Milling around on the Bhungane Beat

Stalking Brown Trout in the low spring water of the Bushmans River in KZN

What I found on the Bhungane beat, was not beetles, as the name suggests one should find there, but rather,milling fish. That is, fish milling about. If the fish had stayed in a prime lie, and routinely moved up or slightly to each side to take a morsel of food, I would have applied river fishing 101, and taken fish more predictably.  But in the slower reaches, like at the great big Shropaan’s pool, the fish were cruising around.  I know this because I hid behind a tree high on the riverbank, and watched them in the clear spring time water.

Shropaan's Pool on the Bushmans river in early morning light

At any time a number of fish would pass each other going in opposite directions. One would arrive at some structure, open its mouth to take something, turn, and head off to some place 15 yards distant. It was exciting to watch, I tell you.  But when I crept back down and fished to them from below, I could not see them at all, and therefore had no idea where they were cruising or milling about at any one time.   So it was little surprise when some sections of water yielded nothing at all, despite me having seen so many fish.  I could imagine that some of my early casts had gone over the head of one or other fish moving unpredictably about the pool, and lined it. Lining fish, or spooking them in some or other way, was something I did a lot of on the day. I know that because I saw enough bow waves, and puffs of silt to confirm that the fish were spooky in the low clear water.
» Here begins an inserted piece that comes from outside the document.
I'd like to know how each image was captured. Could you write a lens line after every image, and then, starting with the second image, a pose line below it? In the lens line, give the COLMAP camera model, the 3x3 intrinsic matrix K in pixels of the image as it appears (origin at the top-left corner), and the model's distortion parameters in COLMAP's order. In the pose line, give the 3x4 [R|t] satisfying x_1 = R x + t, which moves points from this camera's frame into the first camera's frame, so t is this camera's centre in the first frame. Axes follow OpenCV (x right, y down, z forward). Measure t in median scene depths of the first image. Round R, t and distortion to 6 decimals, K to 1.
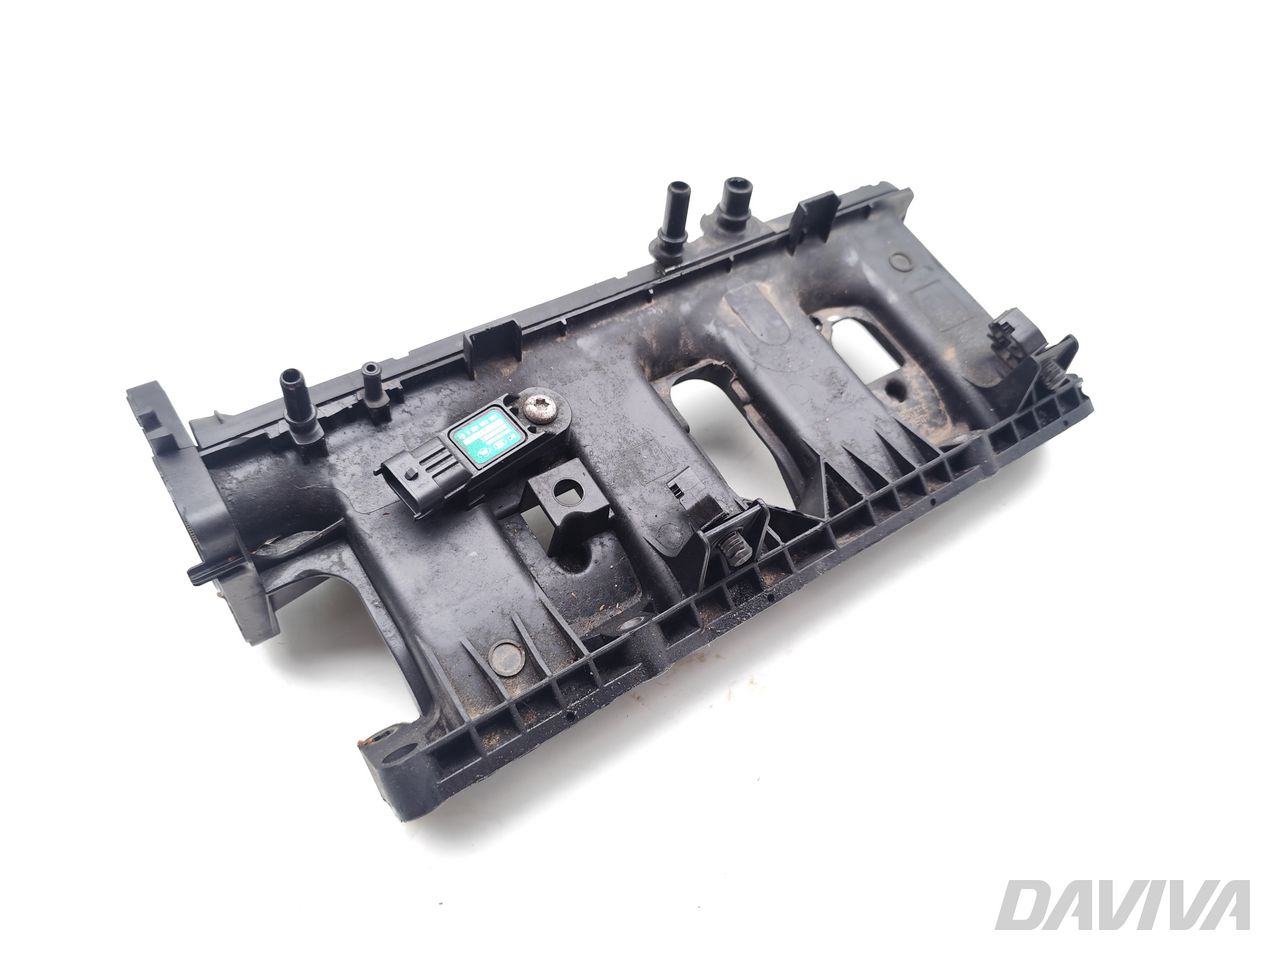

A trout spotted in a pool on the Bhungane Beat of the Bushmans River
Spot the Trout

At one long run, where I had seen rising fish, I crept slowly forward, fishing the weak tongue of current slightly to my right, reasoning that the shallow water to my left would barely cover a fish’s back, and was no place for a self-respecting fish t be.  Halfway up the run, I glanced left and saw a puff of silt.  I cursed myself for not having looked there, reasoned that the one silly fish that would have occupied that space was now gone, and went bac to fishing the more likely looking tongue of current. When I got t the top (fishless I might add), and was reeling in to wade up to the next section, I glanced left again. There, in water no deeper than my ankles, was an area of inexplicably dirtied water. Maybe not so inexplicably. There had been a fish, maybe a big one, or maybe more than one, lying in the even more exposed water above the one I spooked earlier, and their panicked departure had caused the commotion that dirtied the water.

Later I had success in a few spots. In fact I caught two or more fish from some reaches and pools, and in others only frightened fish. I got to analysing why I was spooking fish in some places and catching them with a far degree of ease in others. I believe the pools where I did better, were ones where my approach put the sun at my back.  While the old manuscripts tell you to keep your shadow off the water, there are others that advise you to put the sun behind you, based on the fact that no being can look into the sun. These two notions seem contradictory.  They are not.  If the sun is high enough, you can achieve both because your shadow is short, and if you just hang back a little you will have the sun at your back and a shadow in the grass in front of you, but not over the water. As the day progresses the shadows get longer and it may be a bit tricky, but if you can find a bush, or high bank, already shading the water, it will mask your own shadow.

In one run I did particularly well. The sun was at my back (roughly), but I addition to that there was a drop-off running down the centre of the run. I was on the shallow side, and the fish were holding tight against the drop-off, just out of sight from me (and hence I was out of sight for them. When I hooked fish, I immediately got them over the shelf into my side of the river, playing them there, and not disturbing the water where more fish were stationed. This way I got three fish from the run, despite startlingly low, clear water.

Further up I was pleased to witness swooping swallows and rising fish in the tail of a long curving pool. I moved slowly into an upstream casting position, not realising at the time, my good fortune in having this coincide with the sun being behind me again.  These fish were also milling around, but in close proximity, with me able to fish for them while watching them, and with them just below the surface, significantly narrowing their window of vision through the surface film.  Unlike earlier in the day, I was able to spend well over an hour in one spot and watch fish come cruising down towards me to rise less than a rod’s length away, and then calmly head off back upstream, completely oblivious to my presence.

Brown Trout

Later, as I headed up, I was faced with a broad expanse of the tail of a big pool, with shallow clear water and absolutely no cover whatsoever. To fish it blind would result in either lining fish I hadn’t seen, or fishing empty water. Realising this I climbed the bank and walked above the pool as slowly as I could on the off chance of spotting a holding fish, and not spooking it. The odds were stacked against me, and I knew it. Sure enough, about twenty yards up, a giant Trout shot out from the bank immediately below me in a spot I would never have thought to look.

Half an hour later my mates came looking for me, to let me know the day was done. It felt like I had just blinked, but five or six hours had passed. Hours of stalking and thinking and casting and spooking and catching. 

What a wonderful way to spend a day!